Será, pois, tarefa difícil o Brasil conquistar um lugar de destaque nas legiões metafísicas do novo messias protecionista, nos parcos 20 minutos que foram reservados ao capitão em sua próxima viagem aos EUA. Provavelmente, o chanceler espiritual voltará de lá apenas com corriqueiras conquistas terrenas, como a concessão da Base de Alcântara para os EUA.
Tarefa ainda mais difícil, um trabalho de Sísifo, será assear a imagem de Bolsonaro no exterior. O Itamaraty, mesmo com seu corpo técnico muito competente, não terá condições de competir com a avalanche enlameada de twitters do clã, um Brumadinho político.
A julgar pela estratégia estulta exibida em Genebra no caso de Jean Wyllys, o tiro sairá pela culatra. Nesse caso, a Casa de Rio Branco é que terá a sua imagem muito afetada. A manifestação da nossa delegação em Genebra, mencionando o traje vermelho de Jean Wyllys, foi, talvez, a mais baixa e beócia da história do Itamaraty. É o que dá quando se subverte a hierarquia e o bom senso.

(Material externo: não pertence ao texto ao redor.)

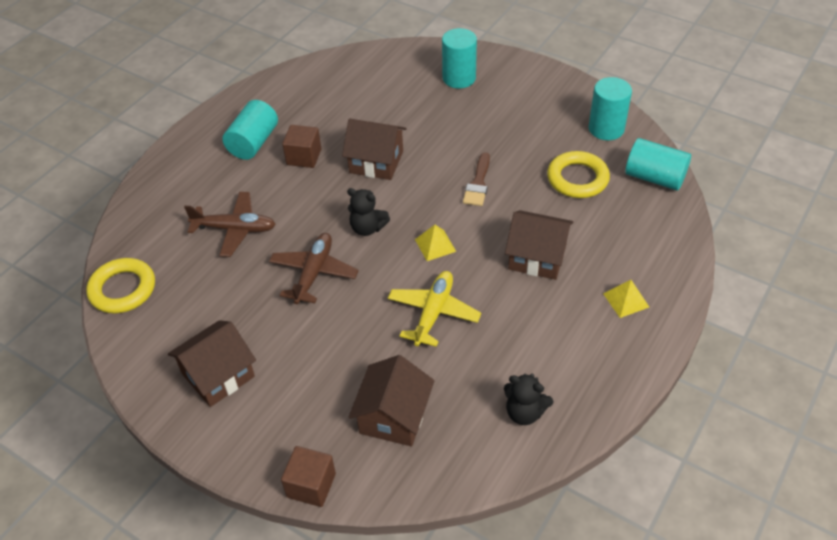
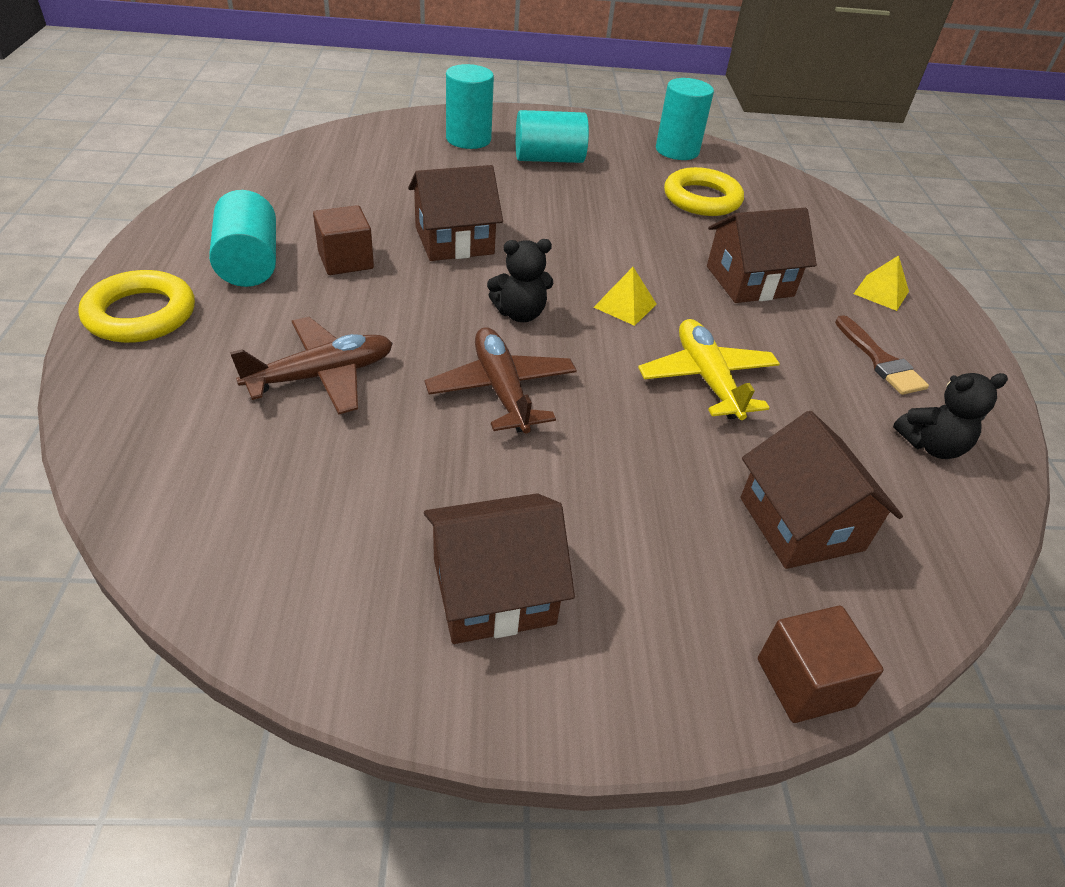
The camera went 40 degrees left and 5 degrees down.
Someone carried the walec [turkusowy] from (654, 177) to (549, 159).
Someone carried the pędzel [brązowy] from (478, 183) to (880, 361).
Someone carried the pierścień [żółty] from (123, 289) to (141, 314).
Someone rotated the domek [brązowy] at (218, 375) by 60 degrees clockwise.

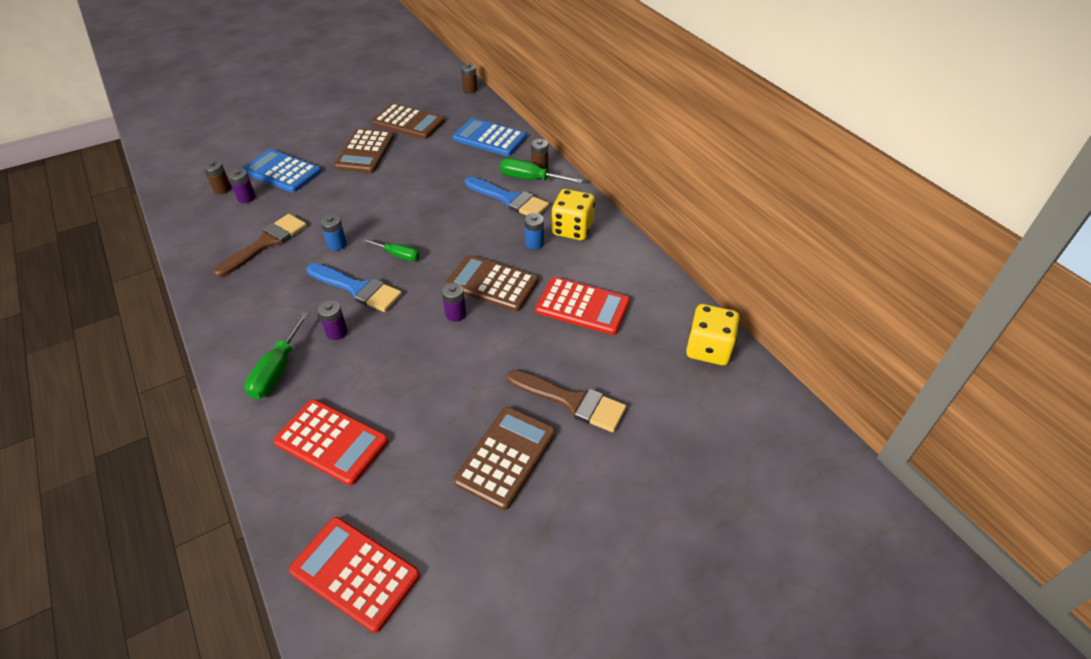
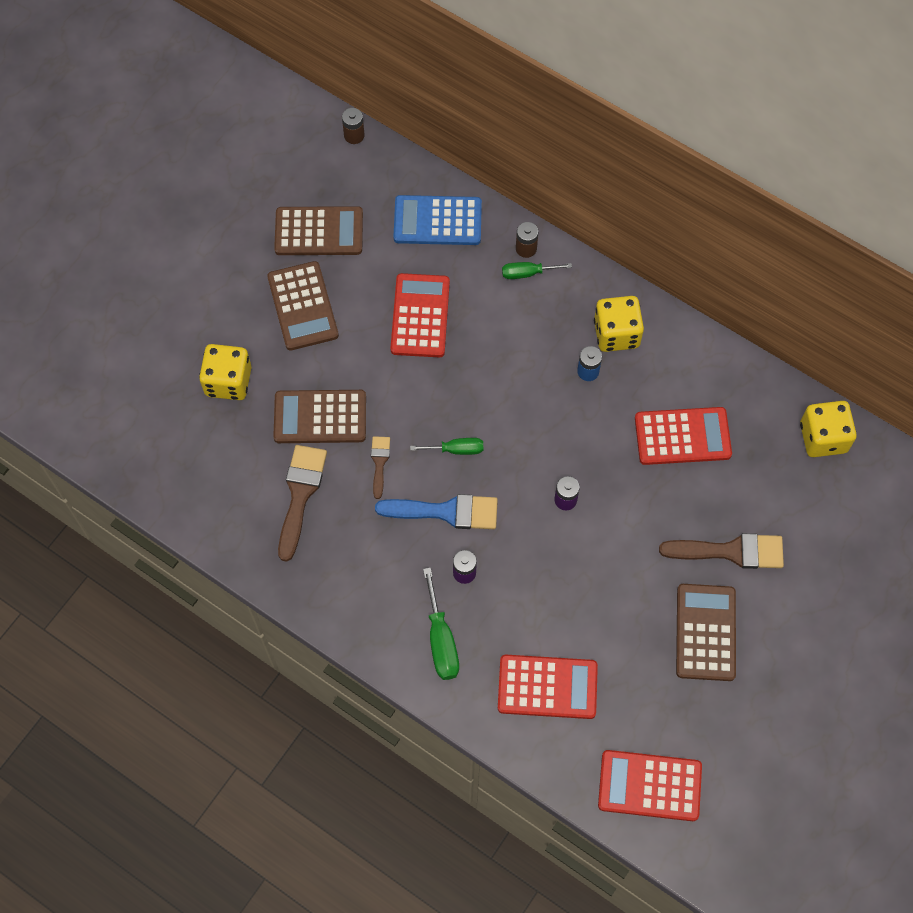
The camera went 25 degrees left and 20 degrees up.
Someone swapped the kalkulator [niebieski] at (282, 172) for the kostka do gry [żółty] at (228, 381).
Someone scaled the śrubokręt [zielony] at (530, 179) by 0.66.
Someone took away the bateria [brązowy] at (222, 189).
Someone took away the bateria [fioletowy] at (246, 197).
Someone took away the pędzel [niebieski] at (509, 199).
Someone swapped the bateria [niebieski] at (337, 244) for the pędzel [brązowy] at (379, 463).
Someone carried the kalkulator [brązowy] from (492, 284) to (320, 417).
Someone put down the kalkulator [czerwony] at (420, 316).

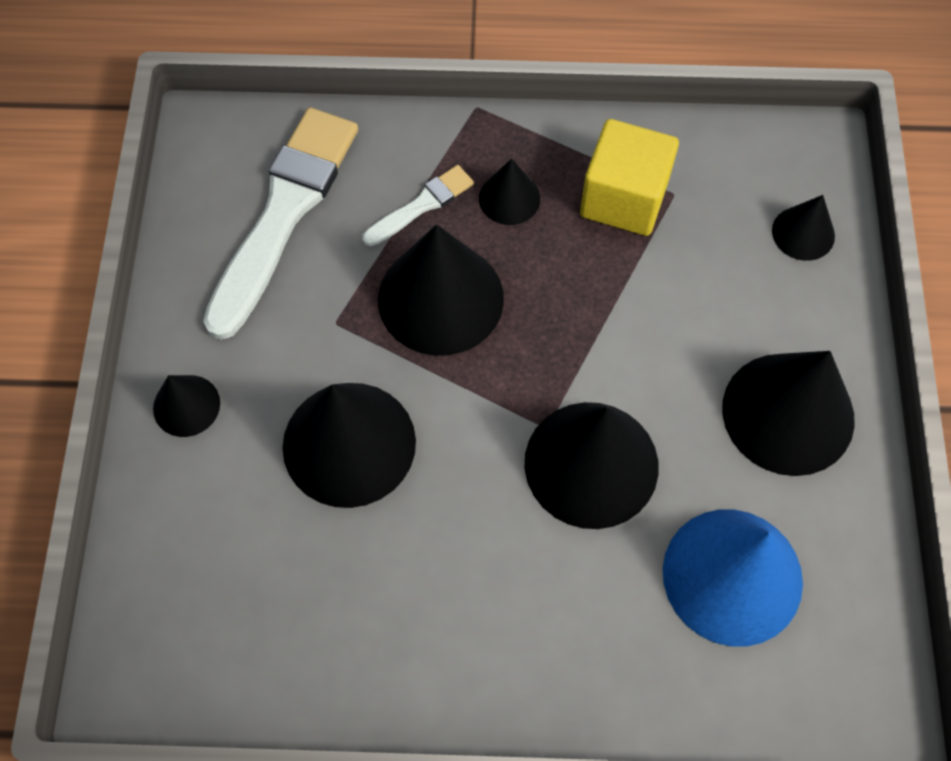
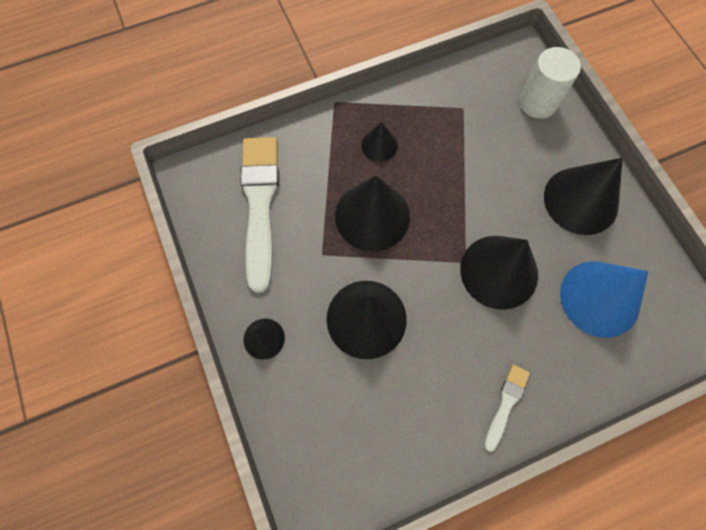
The camera went 25 degrees left and 5 degrees up.
Someone took away the sześcian [żółty] at (624, 198).
Someone carried the pędzel [biały] from (421, 205) to (506, 404).
Someone swapped the stożek [czarny] at (803, 233) for the walec [biały] at (538, 102).

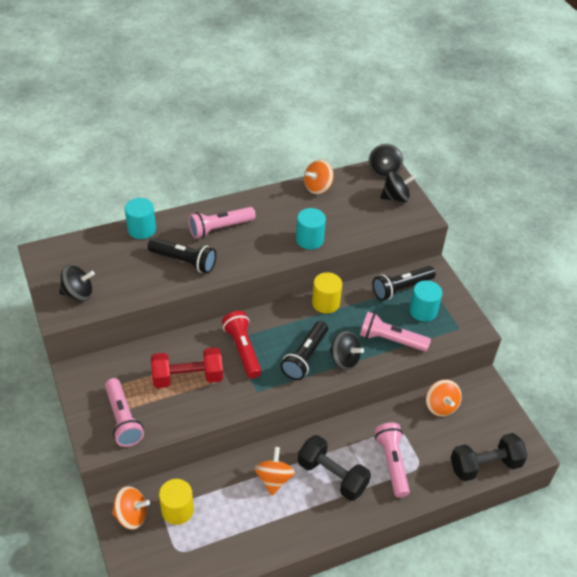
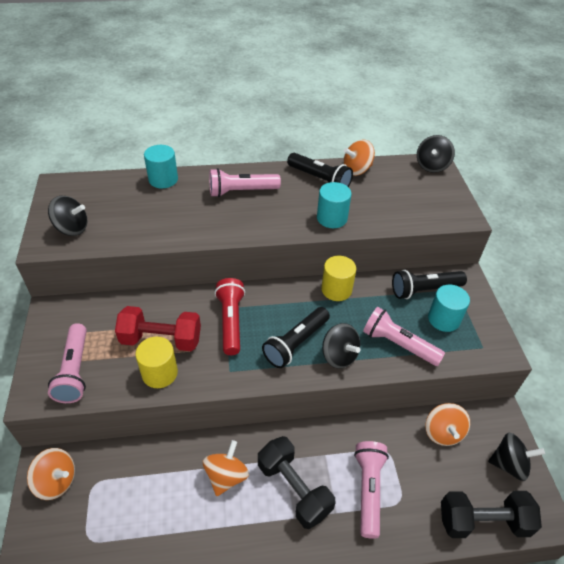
The camera went 15 degrees right and 0 degrees up.
Someone carried the bączek [czarny] from (396, 197) to (509, 464).
Someone carried the latarka [czarny] from (184, 261) to (319, 179).
Someone carried the walec [żółty] from (177, 510) to (159, 373).

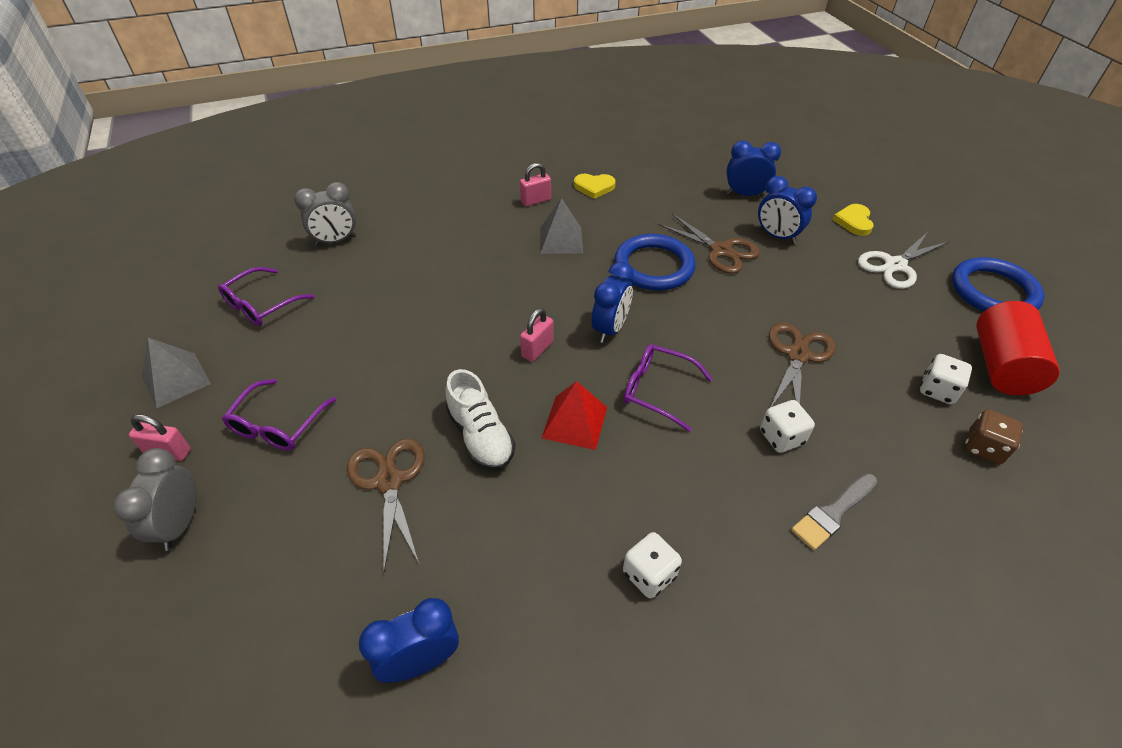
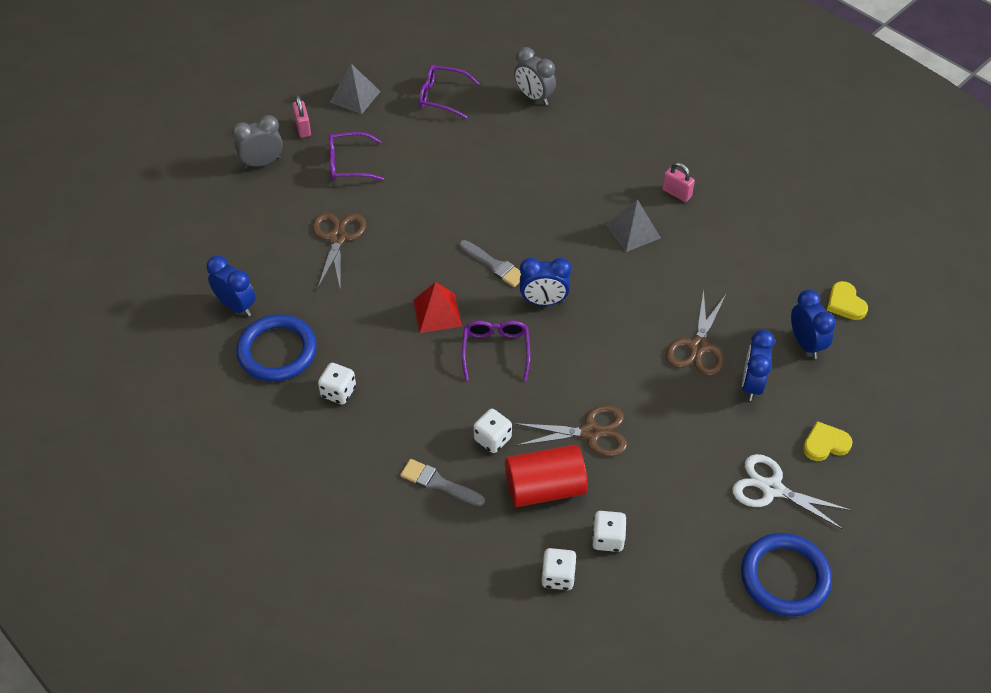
The camera went 65 degrees right and 5 degrees up.
Someone carried the serce [żółty] from (594, 187) to (845, 303).
Someone carried the pierścień [niebieski] from (653, 266) to (277, 351).
Someone carried the walec [czerwony] from (1001, 366) to (545, 488).
Someone swapped the kłódka [różowy] at (537, 349) for the pędzel [szary] at (494, 265).
Someone took away the but [biały] at (480, 436).
Someone repainted the kostka do gry [brązowy] at (983, 448), which became the kostka do gry [biały] at (558, 576).
Someone rotated the nożyczki [brązowy] at (389, 481) by 45 degrees counterclockwise.

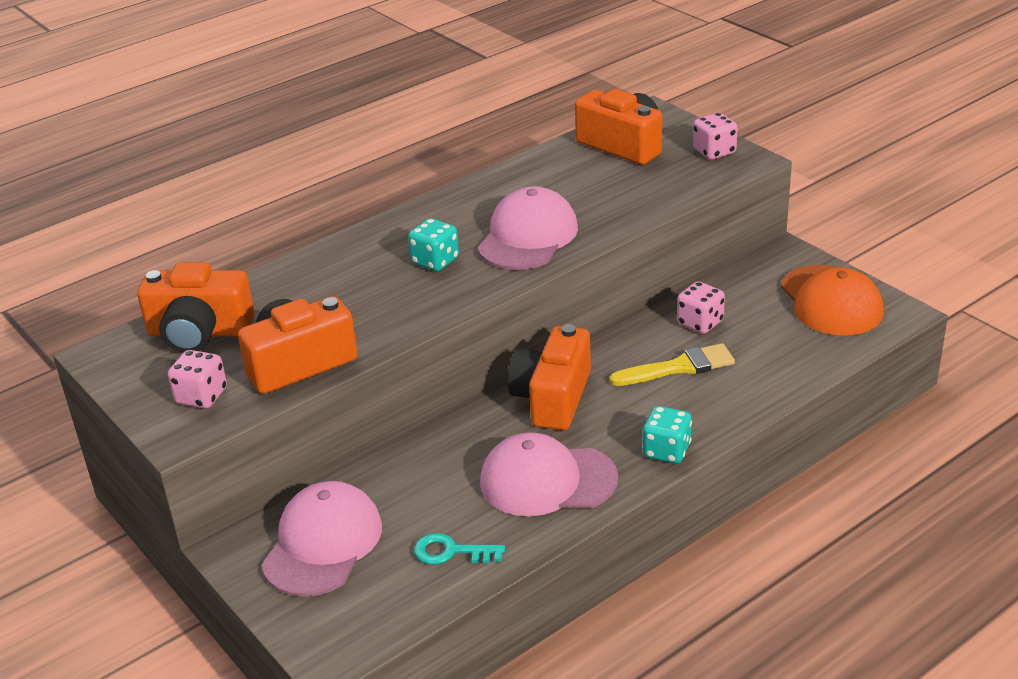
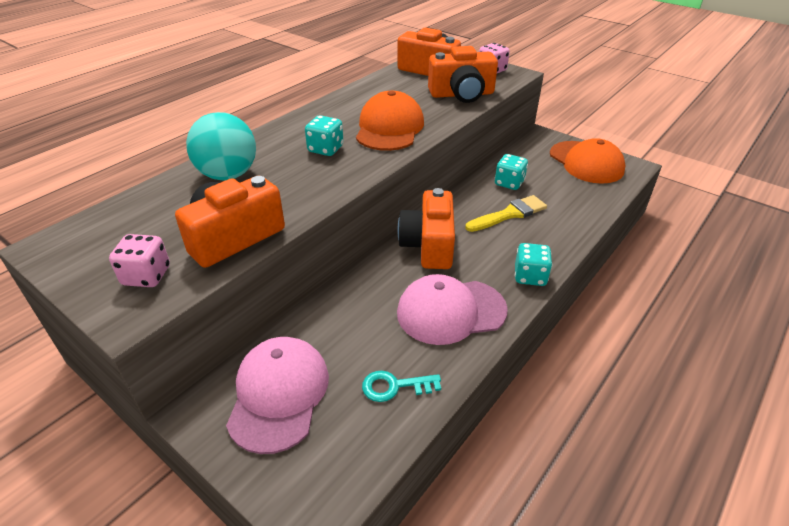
The camera went 15 degrees left and 5 degrees up.
Someone repainted the czapka [różowy] at (528, 237), which became the czapka [pomarańczowy] at (389, 128).
Someone carried the aparat fotograficzny [pomarańczowy] from (199, 332) to (462, 94).
Someone repainted the kostka do gry [różowy] at (700, 323), which became the kostka do gry [turkusowy] at (509, 183).
Someone put down the piłka [turkusowy] at (228, 175).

O desastre poderá ser ampliado com a nomeação de lobistas para substituir embaixadores de carreira em postos chave.
É triste ver a outrora sisuda Casa de Rio Branco ser conduzida por gente que parece ter sido transverberada, em êxtase místico, pela flecha da idiotia. Mais triste ainda é constatar que quem se alinha à alma alheia já perdeu a sua.